Confirmation de la démission d’office
Le Conseil d’État a confirmé, lundi 10 novembre, la démission d’office de Marine Le Pen de son mandat de conseillère départementale du Pas-de-Calais, prononcée par le préfet après sa condamnation en mars à une peine d’inéligibilité. La dirigeante du Rassemblement national contestait devant la plus haute juridiction administrative la décision du tribunal administratif de Lille, qui avait déjà rejeté son recours contre l’arrêté préfectoral et refusé de transmettre une question prioritaire de constitutionnalité.
Dans son pourvoi, Mme Le Pen soutenait que les dispositions législatives ayant entraîné sa démission d’office « ne respectaient pas le principe d’égalité devant la loi en raison d’une différence de traitement entre les conseillers départementaux et les parlementaires dont la déchéance du mandat n’intervient qu’en cas de condamnation devenue définitive à une peine d’inéligibilité ». Le Conseil d’État a toutefois estimé que ces règles du Code électoral étaient applicables « telles qu’interprétées de façon constante par la jurisprudence du Conseil d’État, selon laquelle un élu local condamné à une peine d’inéligibilité avec exécution provisoire doit être démis d’office par le préfet ».

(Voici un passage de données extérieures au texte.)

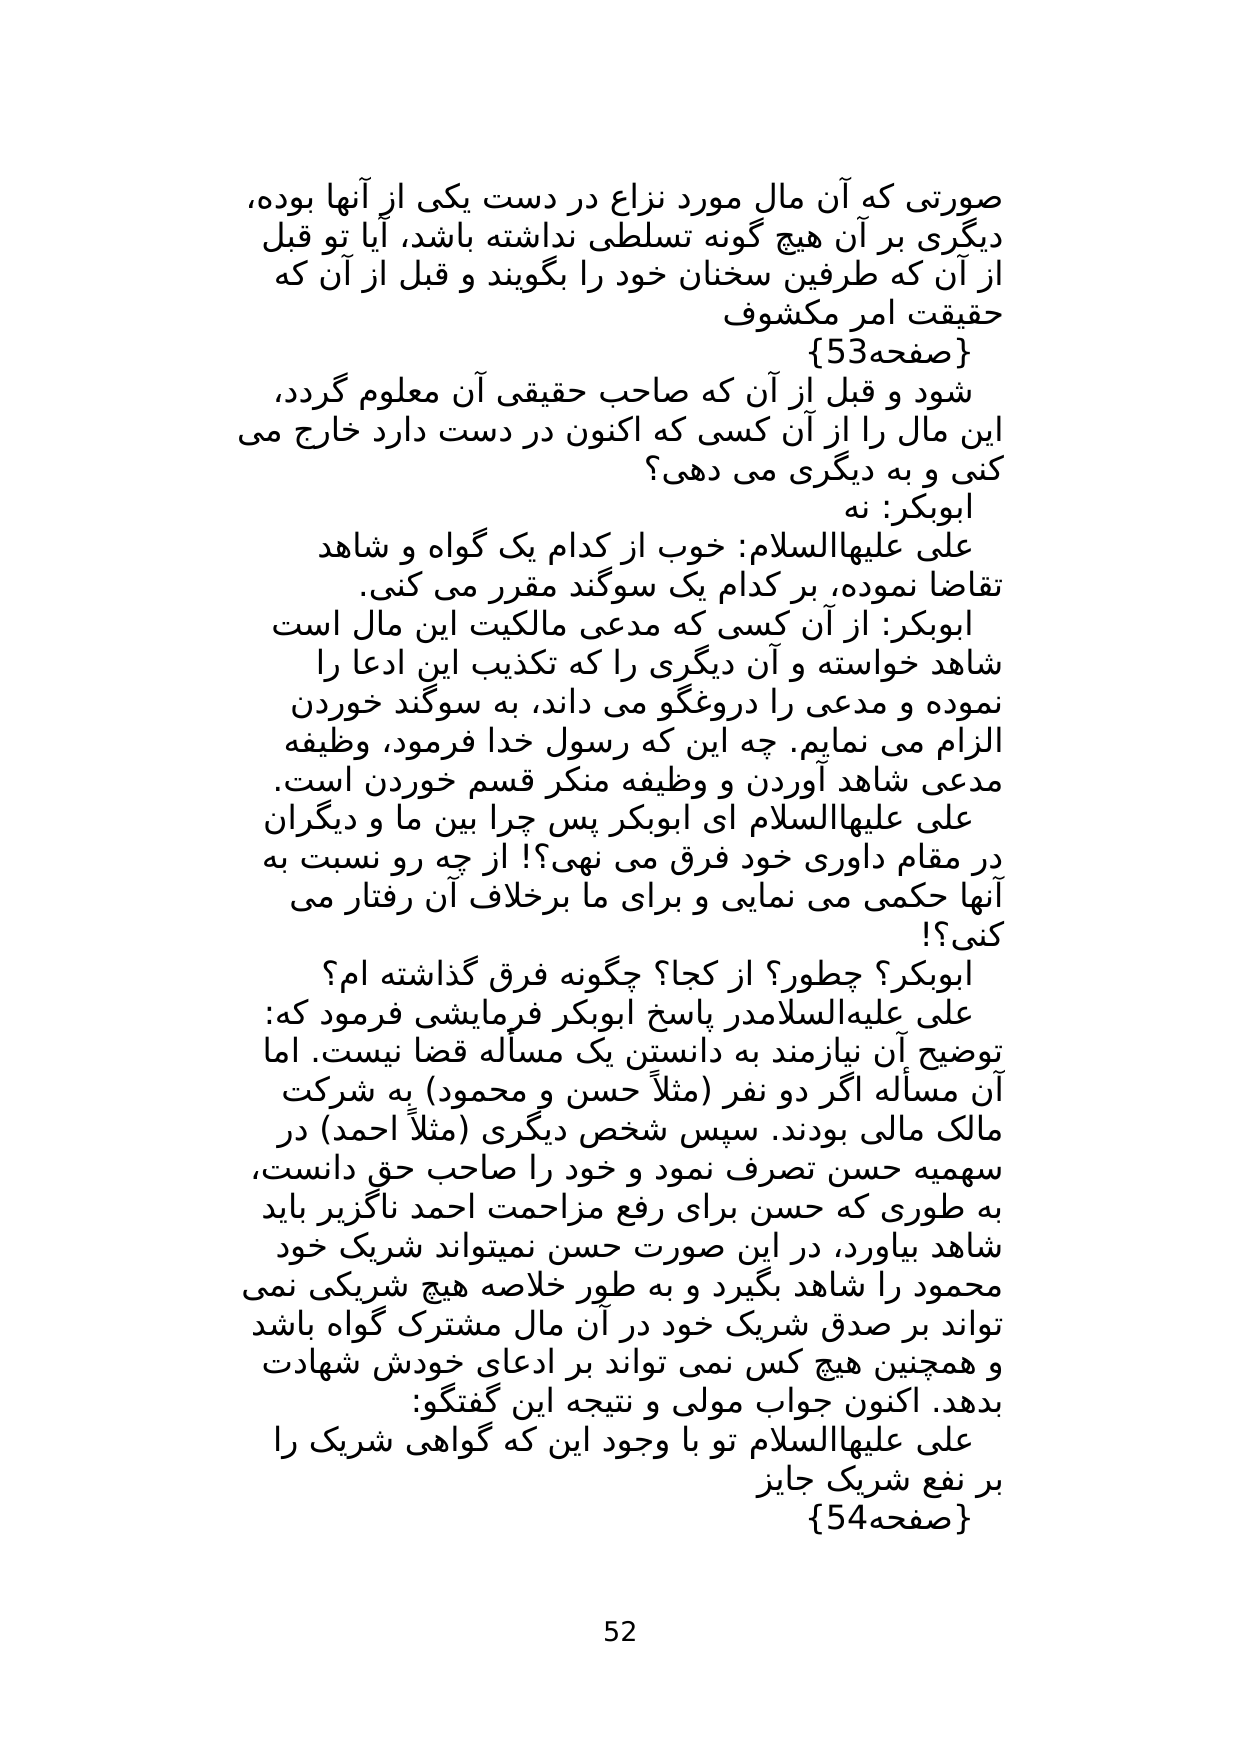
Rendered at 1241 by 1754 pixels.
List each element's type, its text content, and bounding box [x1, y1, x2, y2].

Les hauts magistrats ont aussi rappelé que le Conseil constitutionnel avait, en mars dernier, déclaré « conformes à la Constitution les dispositions législatives applicables aux conseillers municipaux », une situation jugée « similaire » à celle des conseillers départementaux. Ces références à la jurisprudence et à la doctrine constitutionnelle ont servi de fondement à la confirmation de la démission d’office.
Contexte judiciaire et calendrier de l’appel
Cette décision s’inscrit dans un dossier plus large, lié à l’enquête sur les assistants parlementaires d’eurodéputés du Rassemblement national. Marine Le Pen avait été condamnée le 31 mars dans cette affaire à quatre ans d’emprisonnement, dont deux ans ferme aménagés sous bracelet électronique, à une amende de 100 000 euros et à une inéligibilité immédiate de cinq ans. L’instruction reprochait d’avoir organisé un système de rémunération d’employés du parti avec des fonds du Parlement européen, pour un montant estimé à 4 millions d’euros entre 2004 et 2016.
La dirigeante politique a déjà vu, le 15 octobre, un autre de ses recours rejeté par la plus haute juridiction administrative, qui avait refusé de transmettre une première question prioritaire de constitutionnalité relative à l’application immédiate de sa peine d’inéligibilité.
Un procès en appel est programmé du 13 janvier au 12 février. La décision de la cour d’appel est attendue environ quatre mois après l’audience. Dans l’hypothèse d’une confirmation de la peine, Mme Le Pen a reconnu qu’elle ne pourrait « évidemment pas » se porter candidate à la présidentielle de 2027, déclarant qu’elle prendrait « ma décision de me présenter ou non lors du rendu de l’arrêt de la cour d’appel ». Elle a ajouté vouloir éviter un suspense prolongé en cas de pourvoi en cassation, afin « de ne pas hypothéquer la candidature de Jordan Bardella dans le cas où il devrait y aller », selon un entretien publié dans le magazine Causeur.
Conséquences politiques et juridiques
La confirmation de la démission d’office soulève des questions sur la distinction de traitement entre élus locaux et parlementaires, point soulevé par la défense. Les magistrats administratifs ont néanmoins retenu la cohérence juridique entre l’application du Code électoral aux conseillers municipaux et départementaux et la jurisprudence constante du Conseil d’État.
Sur le plan politique, l’inéligibilité immédiate de cinq ans compromet la perspective d’une candidature de Marine Le Pen en 2027 si la peine est confirmée en appel. Le calendrier annoncé — appel en janvier-février et décision quelques mois plus tard — laisse toutefois ouvertes des manœuvres judiciaires possibles, comme le pourvoi en cassation, qui peuvent prolonger la procédure sans modifier immédiatement les conséquences administratives déjà actées.
Au-delà du cas personnel de la dirigeante du RN, l’affaire illustre la manière dont les juridictions françaises appliquent les règles d’inéligibilité et de déchéance de mandat lorsque des peines sont assorties d’une exécution provisoire. Les autorités administratives, en l’occurrence le préfet, disposent d’un pouvoir de constat et d’exécution qui s’inscrit dans le cadre légal et jurisprudentiel rappelé par le Conseil d’État.
Enfin, la tenue de l’appel et la publication de l’arrêt de la cour d’appel constitueront des étapes décisives pour la suite du dossier, tant sur le plan judiciaire que politique. Les parties concernées ont déjà annoncé qu’elles se conformeraient aux délais et voies de recours prévus par la procédure.